GCThings in the default compartment are never wrapped. They leak into other compartments. The rule is "same-compartment or in the default compartment."
Conceptually it would be cleaner to have atoms per compartment and then wrap them like any other value. As we transition compartment boundaries, we have to re-lookup atoms in the local compartment, so we eliminate looking in the atomization path, but we get additional lookups during compartment transitions.
(In reply to comment #6) > The above percentages are for the "2" test in there. For that micro-benchmark per-compartment atoms would help. Currently atoms live in the default compartment so a fast path that checks if the string is already atomized would always fail in the benchmark loop: for (var i = 0; i < 1e7; ++i) x = testObj2[str2]; Here str2 comes from the current compartment and cannot be an atom.

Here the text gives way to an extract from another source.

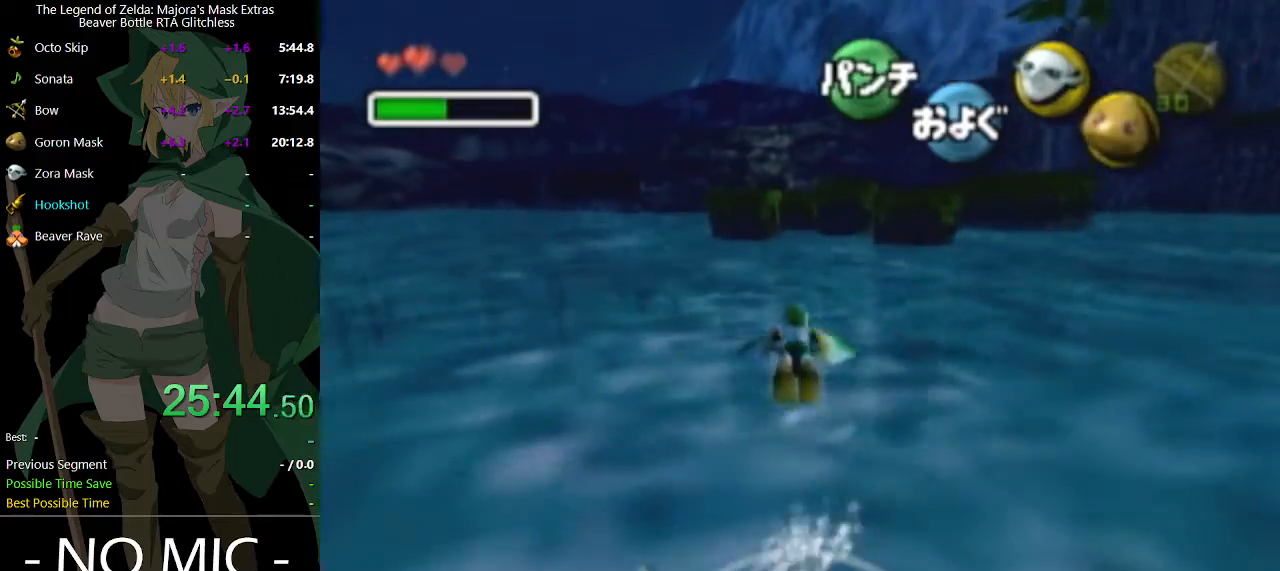
{"buttons": ["A"], "left_stick": "down", "right_stick": "center", "events": [[200, "left_stick", "down"]]}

With per-compartment atoms str2 will itself become an atom on the first iteration leading to a fast lookup.
(In reply to comment #1) > Ultimately, I think we need a concept that satisfies two > constraints: > - allows single-threaded access access to data > - a compartment is only ever associated with one of these things > In Firefox, IIUC, we could get away with having 1 for the main thread, 1 for > each web worker compartment (and probably a similar 1-for-each situation for > add ons, I'm not sure). If the association between compartment and thingy is unchanging, then the thingies are compartment groups, where only one thread is ever active within a group's compartments at a time. (Otherwise, if two threads were active within two compartments that share the same thingy, then the thingy's data couldn't be accessed without locking.)

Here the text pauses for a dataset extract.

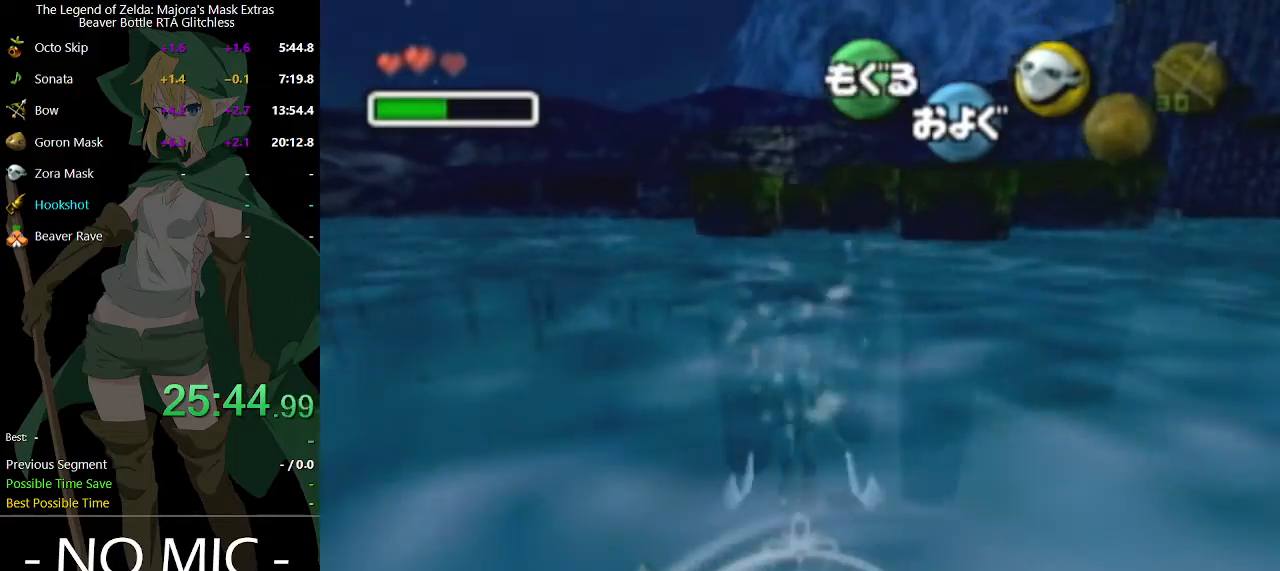
{"buttons": ["A"], "left_stick": "center", "right_stick": "center", "events": [[100, "left_stick", "center"]]}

(In reply to comment #10) Indeed. This is what the whole 'zone' discussion on the js-internal newsgroup has been about, btw. Use cases (and hopefully one day the patches) are being collected in bug 621205.
Do we have actual data proving that atoms-per-compartment is a memory overhead? The default compartment tends to be tiny in comparison to the actual compartment memory use.
Andreas: numbers? "tiny" * many == "big". /be
Also, we precompile XUL and XBL and execute in many compartments. This currently requires atoms to be runtime-wide. Adding a linking step could be done but why bother if we can use local-free zone-based atoms? /be
Comment 14 is not accurate. The code itself and the function object live in one specific compartment and we clone them into another compartment as needed. That data is many times bigger than the space atoms take up. tiny * many == big, but big << bigger to the point of irrelevant. Lets measure first.
JSRuntime is single-threaded now, and of course JSAtomState within it, so there are no locks in any of this.